▶ Activity
If an entry below holds a picture, leave the picture out and print the rest exactly.

▶ Supplied records
--- --- ---

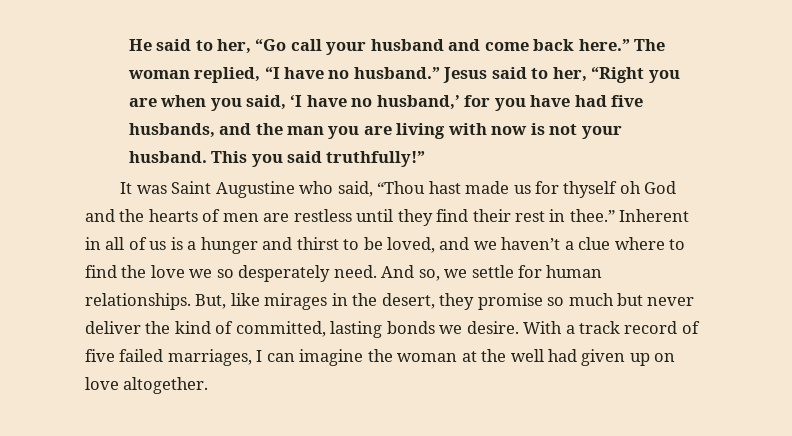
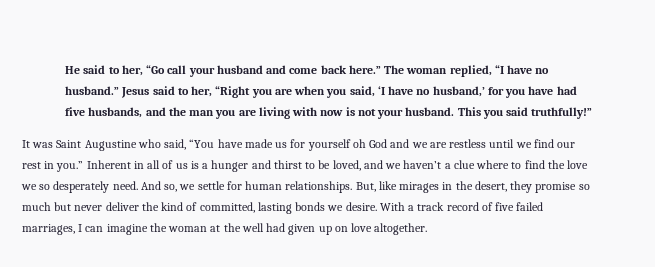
[377,181,461,194] “Thou hast -> [189,139,243,148] “You have
[563,181,618,198] thyself -> [307,139,351,151] yourself
[119,209,511,226] the hearts of men are restless until they find their -> [411,139,576,148] we are restless until we find our
[569,209,615,222] thee.” -> [56,161,84,172] you.”

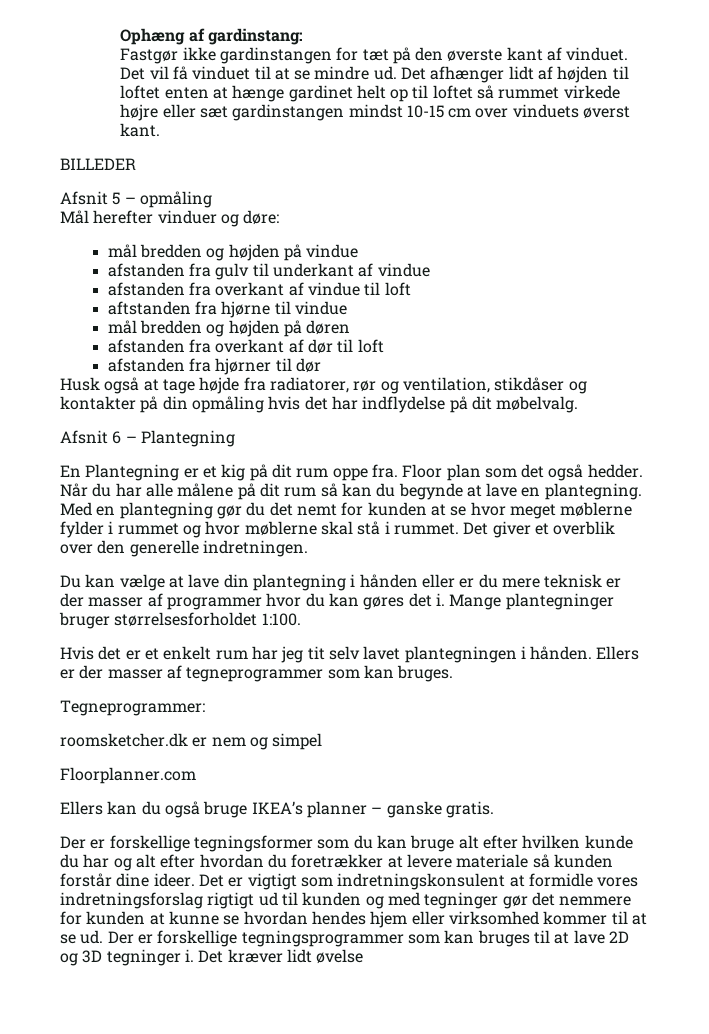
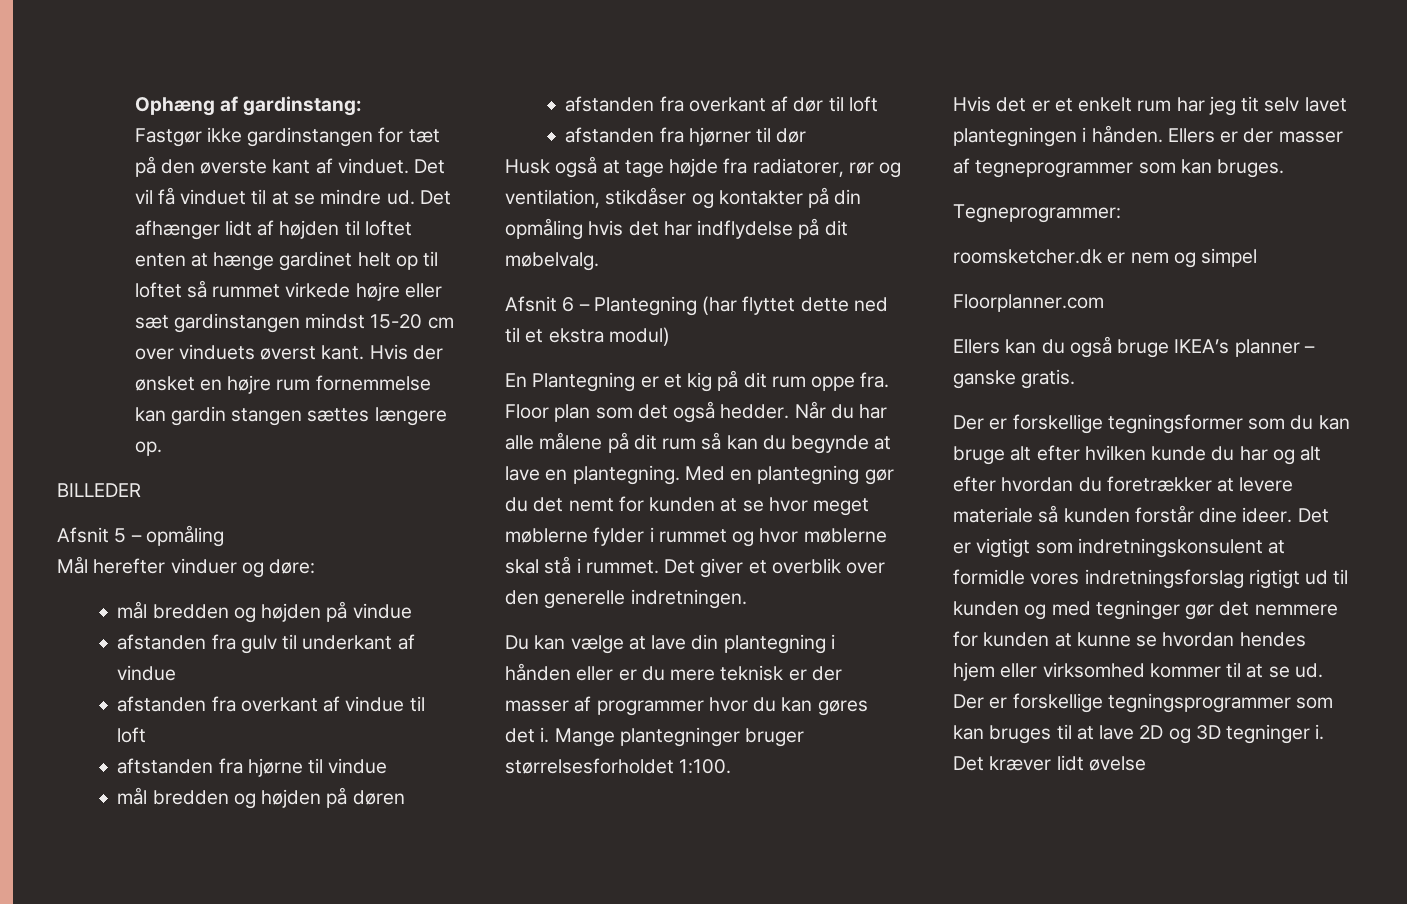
[406,105,444,118] 10-15 -> [370,314,423,329] 15-20
(161, 130) none -> [369,344,444,360] [134,375,431,394] [134,406,447,426] [134,441,162,456] Hvis der ønsket en højre rum fornemmelse kan gardin stangen sættes længere op.
(235, 438) none -> [702,296,888,315] [505,327,670,346] (har flyttet dette ned til et ekstra modul)

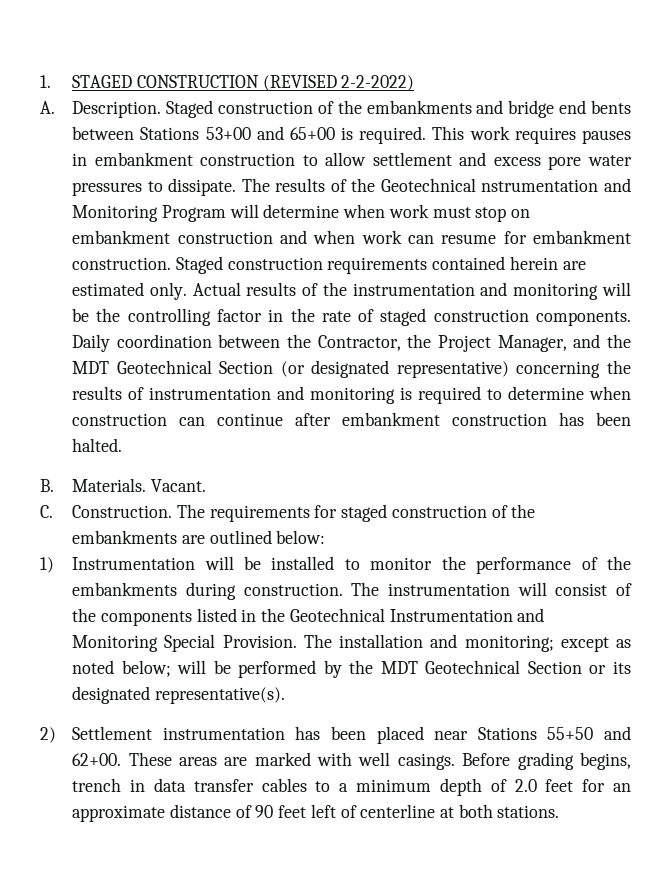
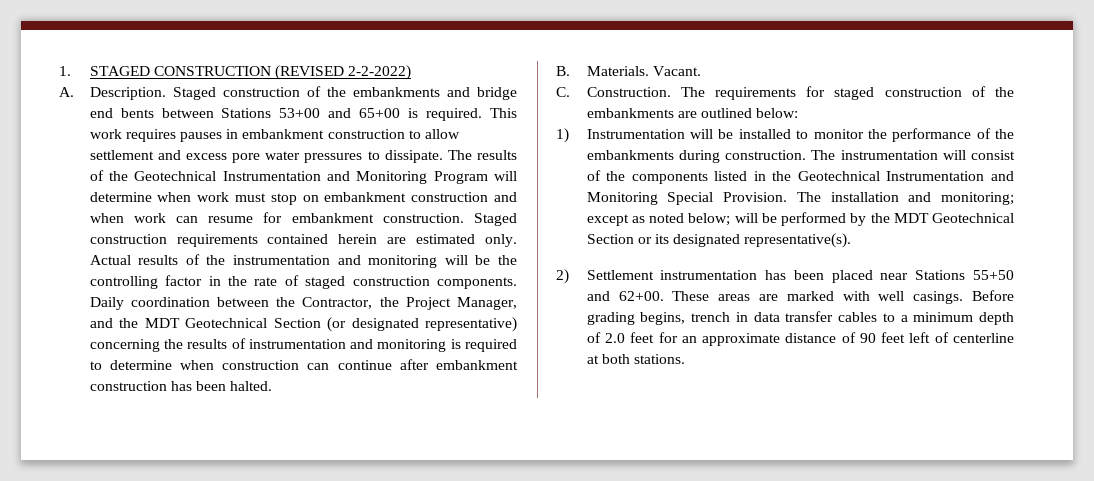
[481,179,599,192] nstrumentation -> [222,171,321,181] Instrumentation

--- --- ---

▶ Task result
[377,181,461,194] “Thou hast -> [189,139,243,148] “You have
[563,181,618,198] thyself -> [307,139,351,151] yourself
[119,209,511,226] the hearts of men are restless until they find their -> [411,139,576,148] we are restless until we find our
[569,209,615,222] thee.” -> [56,161,84,172] you.”

[406,105,444,118] 10-15 -> [370,314,423,329] 15-20
(161, 130) none -> [369,344,444,360] [134,375,431,394] [134,406,447,426] [134,441,162,456] Hvis der ønsket en højre rum fornemmelse kan gardin stangen sættes længere op.
(235, 438) none -> [702,296,888,315] [505,327,670,346] (har flyttet dette ned til et ekstra modul)

[481,179,599,192] nstrumentation -> [222,171,321,181] Instrumentation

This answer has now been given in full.